5. Quentin Tarantino
“For years I’ve been working on a movie titled Astronaut Jail. It’s a movie about a jail exclusively for astronauts, and they have to wear their spacesuits all the time, even when they’re doing bench presses in the prison yard, which they do for almost the entire movie. It’s probably the best idea for a movie I’ve ever had, but right now the only line I have written is: ‘Every day, I thank God that I was sent to Astronaut Jail, the jail for astronauts.’

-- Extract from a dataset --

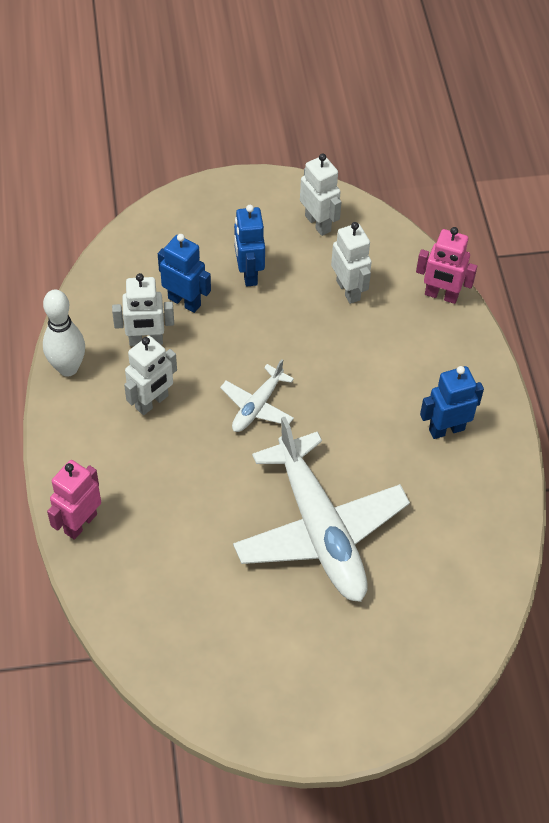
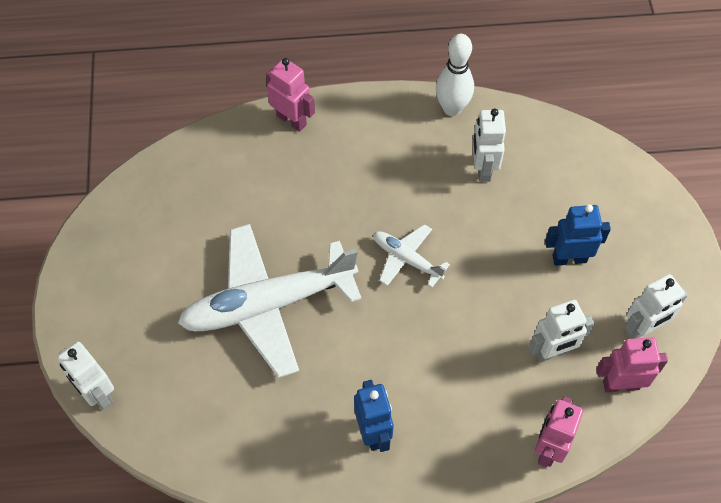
camera: 95 degrees right, 5 degrees up
(152, 402) = (413, 173): white robot -> white robot (97, 394)
(184, 301) = (531, 201): blue robot -> none
(374, 242) = (620, 384): none -> pink robot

“I can’t seem to get past that one line. Maybe that’s all that needs to be said.”
6. Peter Jackson
“I would like to do a movie where an honest man gets hit by a car.”
7. Spike Lee
“When I was in film school, I wrote the screenplay for a movie called Two Types Of Wine. It’s about a father and son who stand on the shore of the ocean and stare at the waves. One day, the father and son see two incredibly long arms emerge from the ocean. The arms are over 50 feet long and stretch toward the sky. One of the arms is holding a bottle of red wine. The other arm is holding a bottle of white wine. The father turns to his son and says, ‘Sorry son, but I’m going to go be with the two types of wine,’ and walks straight into the ocean. The son silently waves goodbye.
“I’ve done the math, and the special effects required to animate the arms that hold the wine with the necessary level of detail would cost hundreds of millions of dollars. As a result, no studio has been brave enough to finance Two Types Of Wine, but I keep trying. If I don’t make that movie before I die, then my entire life will have meant absolutely nothing.”